In previous works, we demonstrated that non-constant values for the electron and hole densities at the interfaces of organic devices are required for the interpretation of current-voltage J-V curves [5-6]. In single-carrier metal-organic contacts under drift-dominated transport, we observe that the charge concentration at the interface, p(0), due to injection, follows a power-law function of the current density. This boundary condition for the charge density keeps information about the limited recombination velocity at the contacts and the contribution from space charge limited conduction (SCLC) in the bulk. In diffusion-dominated transport, at low bias close to the diode's built-in voltage, the charge density at the contact is almost constant with the current. The complete relation between charge and current for injecting electrodes, extracted from the analysis of single-carrier diodes, can be used as boundary condition in bipolar devices, which are the basis of organic solar cells [2].

In this work, we have incorporated our power law relation p(0)-J in the analytical expression of the J-V characteristics of organic solar cells (OSCs). Incorporating of the power law relation p(0)-J in the analytical expression adds information about the interfaces. Nevertheless, it introduces new parameters into the model. A parameter extraction procedure is also provided in order to fully characterize the J-V characteristics of OSCs. We have tested the expression in OSCs in dark and under illumination. We have checked that the use of non-constant values for the free charge density at the interfaces is especially important close to the V_oc and in the high voltage region. In the low voltage region, a parasitic shunt resistance must be added in order to consider recombination losses. Finally, a complete verification of the parameter extraction procedure is done.

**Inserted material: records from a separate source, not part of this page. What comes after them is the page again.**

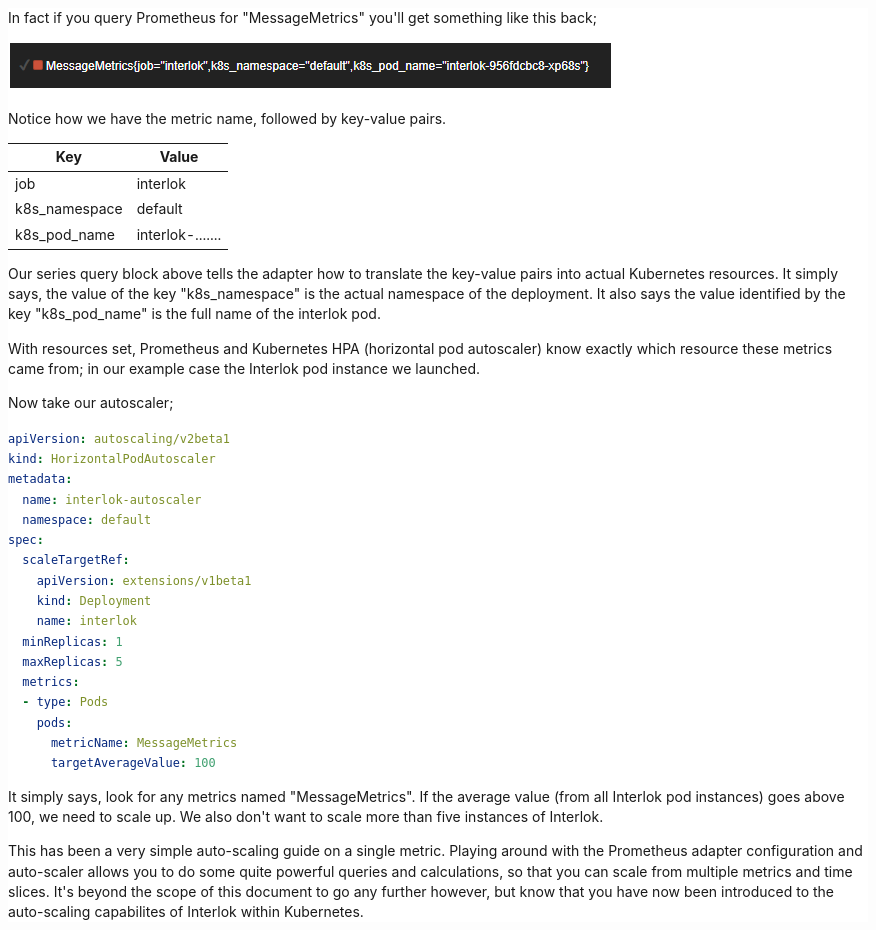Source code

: In fact if you query Prometheus for "MessageMetrics" you'll get something like this back;

 ![PromMetric](./images/scaling/image16.png)
 
Notice how we have the metric name, followed by key-value pairs.

|Key|Value  |
|--|--|
| job | interlok |
| k8s_namespace | default |
| k8s_pod_name | interlok-....... |

Our series query block above tells the adapter how to translate the key-value pairs into actual Kubernetes resources.  It simply says, the value of  the key "k8s_namespace" is the actual namespace of the deployment.  It also says the value identified by the key "k8s_pod_name" is the full name of the interlok pod.

With resources set, Prometheus and Kubernetes HPA (horizontal pod autoscaler) know exactly which resource these metrics came from; in our example case the Interlok pod instance we launched.

Now take our autoscaler;
```yaml
apiVersion: autoscaling/v2beta1
kind: HorizontalPodAutoscaler
metadata:
  name: interlok-autoscaler
  namespace: default
spec:
  scaleTargetRef:
    apiVersion: extensions/v1beta1
    kind: Deployment
    name: interlok
  minReplicas: 1
  maxReplicas: 5
  metrics:
  - type: Pods
    pods:
      metricName: MessageMetrics
      targetAverageValue: 100
```
It simply says, look for any metrics named "MessageMetrics".  If the average value (from all Interlok pod instances) goes above 100, we need to scale up.  We also don't want to scale more than five instances of Interlok.

This has been a very simple auto-scaling guide on a single metric.  Playing around with the Prometheus adapter configuration and auto-scaler allows you to do some quite powerful queries and calculations, so that you can scale from multiple metrics and time slices.  It's beyond the scope of this document to go any further however, but know that you have now been introduced to the auto-scaling capabilites of Interlok within Kubernetes.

This work has been supported by MINECO under research Project MAT2016-76892-C3-3-R.

[1] M.J. Deen, “Organic Semiconductor Devices,” Wiley Encyclopedia of Electrical and Electronics Engineering, Editor, J.G. Webster, John Wiley and Sons, Inc., 17 pp (Published on-line 15 Dec 2014).

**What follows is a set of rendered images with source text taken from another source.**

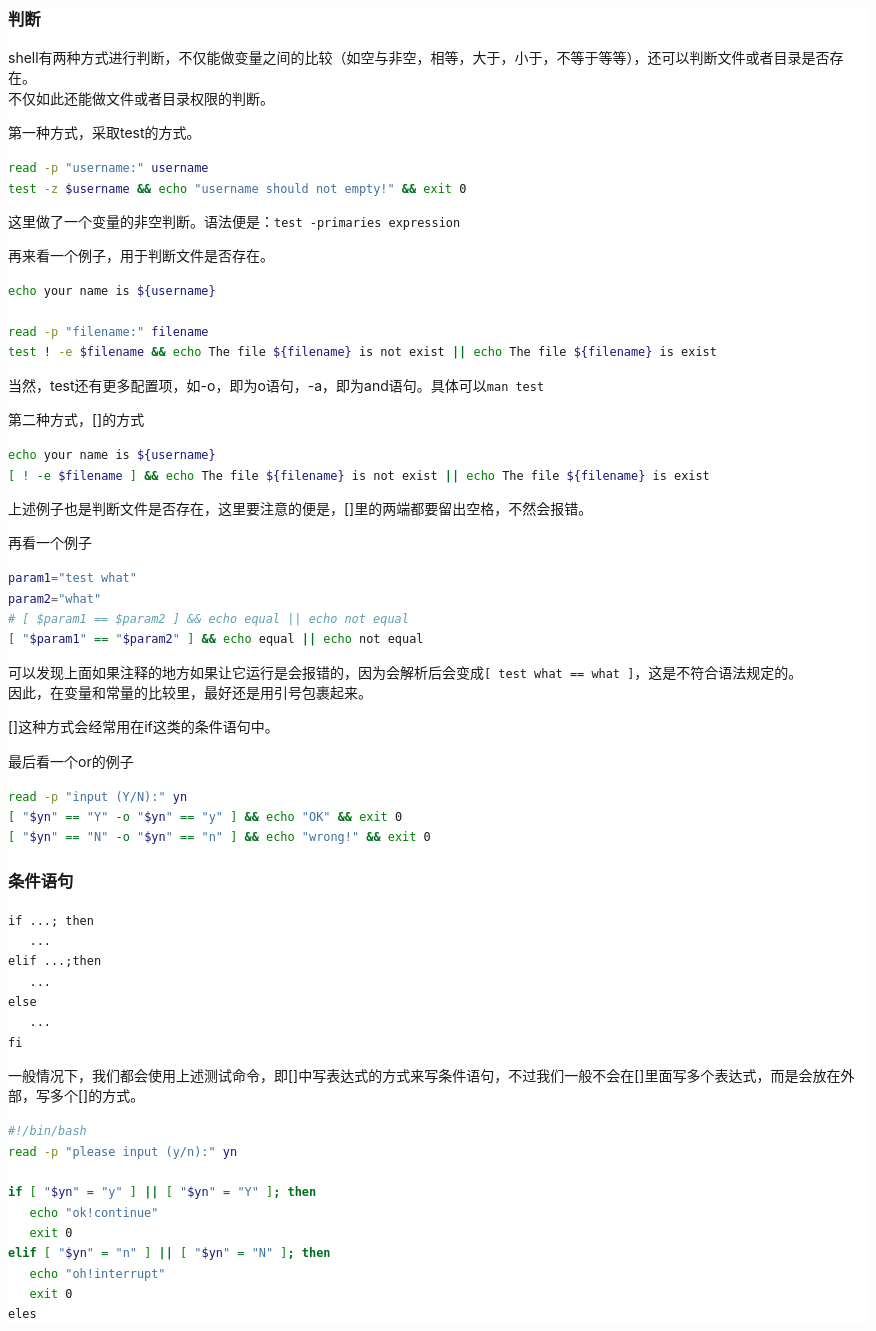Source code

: ### 判断
shell有两种方式进行判断，不仅能做变量之间的比较（如空与非空，相等，大于，小于，不等于等等），还可以判断文件或者目录是否存在。  
不仅如此还能做文件或者目录权限的判断。

第一种方式，采取test的方式。
```bash
read -p "username:" username
test -z $username && echo "username should not empty!" && exit 0
```
这里做了一个变量的非空判断。语法便是：`test -primaries expression`

再来看一个例子，用于判断文件是否存在。
```bash
echo your name is ${username}

read -p "filename:" filename
test ! -e $filename && echo The file ${filename} is not exist || echo The file ${filename} is exist
```
当然，test还有更多配置项，如-o，即为o语句，-a，即为and语句。具体可以`man test`

第二种方式，[]的方式
```bash
echo your name is ${username}
[ ! -e $filename ] && echo The file ${filename} is not exist || echo The file ${filename} is exist
```
上述例子也是判断文件是否存在，这里要注意的便是，[]里的两端都要留出空格，不然会报错。

再看一个例子
```bash
param1="test what"
param2="what"
# [ $param1 == $param2 ] && echo equal || echo not equal
[ "$param1" == "$param2" ] && echo equal || echo not equal
```
可以发现上面如果注释的地方如果让它运行是会报错的，因为会解析后会变成`[ test what == what ]`，这是不符合语法规定的。  
因此，在变量和常量的比较里，最好还是用引号包裹起来。

[]这种方式会经常用在if这类的条件语句中。

最后看一个or的例子
```bash
read -p "input (Y/N):" yn
[ "$yn" == "Y" -o "$yn" == "y" ] && echo "OK" && exit 0
[ "$yn" == "N" -o "$yn" == "n" ] && echo "wrong!" && exit 0
```

### 条件语句
```
if ...; then
   ...
elif ...;then
   ...
else
   ...
fi
```
一般情况下，我们都会使用上述测试命令，即[]中写表达式的方式来写条件语句，不过我们一般不会在[]里面写多个表达式，而是会放在外部，写多个[]的方式。
```bash
#!/bin/bash
read -p "please input (y/n):" yn

if [ "$yn" = "y" ] || [ "$yn" = "Y" ]; then
   echo "ok!continue"
   exit 0
elif [ "$yn" = "n" ] || [ "$yn" = "N" ]; then
   echo "oh!interrupt"
   exit 0
eles
```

[2] P. López-Varo, J.A. Jiménez-Tejada, O. Marinov, C.H. Chen, M.J. Deen, Org. Electron. , 35, 74 (2016).

[3] Inche Ibrahim, M. L.; Ahmad, Z. and Sulaiman, K. AIP Advances, 5, 027115 (2015).

[4] A. Cheknane, et al. Microelectron. J., 39, 1173 (2008).

[5] P. López-Varo, J.A. Jiménez Tejada, J.A. López Villanueva, M J. Deen, Org. Electron., 15, 2526 (2014).

[6] P. López-Varo, J.A. Jiménez Tejada, J.A. López Villanueva, M.J. Deen, Org. Electron., 15, 2536 (2014).